The military budget is the portion of the discretionary United States federal budget allocated to the Department of Defense, or more broadly, the portion of the budget that goes to any military-related expenditures.

The United States spends more on their defense budget than China, Saudi Arabia, Russia, the United Kingdom, India, France, and Japan combined. The 2018 U.S. military budget accounts for approximately 36% of global arms spending (for comparison, U.S. GDP is only 24% of global GDP).

The US also maintains the largest number of military bases on foreign soil across the world. While there are no freestanding foreign bases permanently located in the United States, there are now around 800 U.S. bases in foreign countries.

Military spending makes up nearly 16% of entire federal spending and approximately half of discretionary spending. In a general sense discretionary spending (defense and non-defense spending) makes up one-third of the annual federal budget.

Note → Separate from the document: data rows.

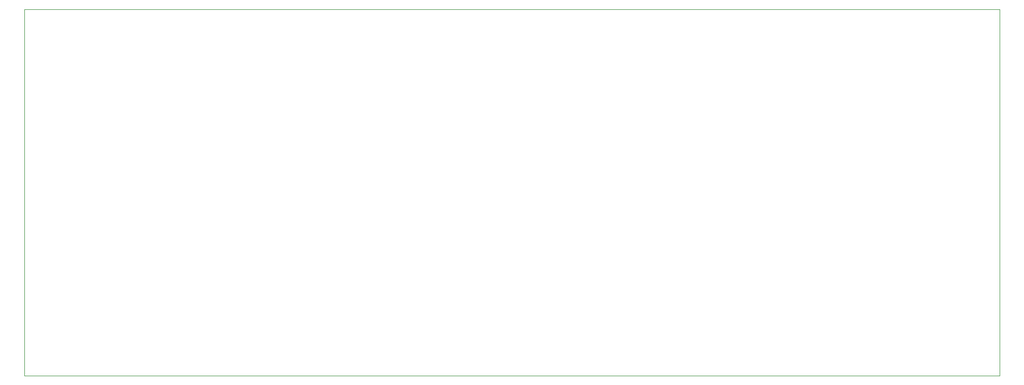
<source format=gbr>
%TF.GenerationSoftware,KiCad,Pcbnew,5.1.10-1.fc34*%
%TF.CreationDate,2021-06-19T08:30:20+03:00*%
%TF.ProjectId,Full schematic,46756c6c-2073-4636-9865-6d617469632e,rev?*%
%TF.SameCoordinates,Original*%
%TF.FileFunction,Profile,NP*%
%FSLAX46Y46*%
G04 Gerber Fmt 4.6, Leading zero omitted, Abs format (unit mm)*
G04 Created by KiCad (PCBNEW 5.1.10-1.fc34) date 2021-06-19 08:30:20*
%MOMM*%
%LPD*%
G01*
G04 APERTURE LIST*
%TA.AperFunction,Profile*%
%ADD10C,0.050000*%
%TD*%
G04 APERTURE END LIST*
D10*
X195326000Y-184404000D02*
X195326000Y-183896000D01*
X36068000Y-184404000D02*
X36068000Y-183896000D01*
X36576000Y-184404000D02*
X36068000Y-184404000D01*
X36576000Y-124460000D02*
X36068000Y-124460000D01*
X36068000Y-183896000D02*
X36068000Y-124460000D01*
X195326000Y-184404000D02*
X36576000Y-184404000D01*
X195326000Y-124460000D02*
X195326000Y-183896000D01*
X36576000Y-124460000D02*
X195326000Y-124460000D01*
M02*

</source>
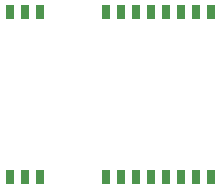
<source format=gbr>
%TF.GenerationSoftware,KiCad,Pcbnew,8.0.9-8.0.9-0~ubuntu22.04.1*%
%TF.CreationDate,2025-03-07T09:54:06+01:00*%
%TF.ProjectId,HB-UNI-SEN-BATT_E07-900M10S_FUEL4EP,48422d55-4e49-42d5-9345-4e2d42415454,1.2*%
%TF.SameCoordinates,Original*%
%TF.FileFunction,Paste,Top*%
%TF.FilePolarity,Positive*%
%FSLAX46Y46*%
G04 Gerber Fmt 4.6, Leading zero omitted, Abs format (unit mm)*
G04 Created by KiCad (PCBNEW 8.0.9-8.0.9-0~ubuntu22.04.1) date 2025-03-07 09:54:06*
%MOMM*%
%LPD*%
G01*
G04 APERTURE LIST*
%ADD10R,0.800000X1.270000*%
G04 APERTURE END LIST*
D10*
%TO.C,Module1*%
X41018000Y25051000D03*
X41018000Y39051000D03*
X39748000Y25051000D03*
X39748000Y39051000D03*
X38478000Y25051000D03*
X38478000Y39051000D03*
X37208000Y25051000D03*
X37208000Y39051000D03*
X35938000Y25051000D03*
X35938000Y39051000D03*
X34668000Y25051000D03*
X34668000Y39051000D03*
X33398000Y25051000D03*
X33398000Y39051000D03*
X32128000Y25051000D03*
X32128000Y39051000D03*
X26558000Y25051000D03*
X26558000Y39051000D03*
X25288000Y25051000D03*
X25288000Y39051000D03*
X24018000Y25051000D03*
X24018000Y39051000D03*
%TD*%
M02*

</source>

For 2019 the Department of Defense’ budget authority is approximately $693,058,000,000. Approximately $684,985,000,000 is discretionary, approximately $8,081,000,000 is mandatory. The Department of Defense estimates that $652,225,000,000 will actually be spent (outlays).

Beside death and destruction, mental illness and suffering, military activity has significant impacts on the environment. Indeed, the US military is also considered to be the number one fossil fuel consumer and one of the largest generators of pollution in the world.

Not only can war be destructive to the socioenvironment, but military activities produce extensive amounts of greenhouse gases (that contribute to anthropogenic climate change), pollution, and cause resource depletion, among other environmental impacts.

Military pollution is a worldwide occurrence. Armed forces from around the world were responsible for the emission of two thirds of chlorofluorocarbons (CFCs) that were banned in the 1987 Montreal Protocol for causing damage to the ozone layer.

It is what Eisenhower described as the “misplaced power” of the military-industrial complex – power that makes public opposition and even thousands of dead soldiers immaterial. War may be hell for some but it is heaven for others in a war-dependent economy.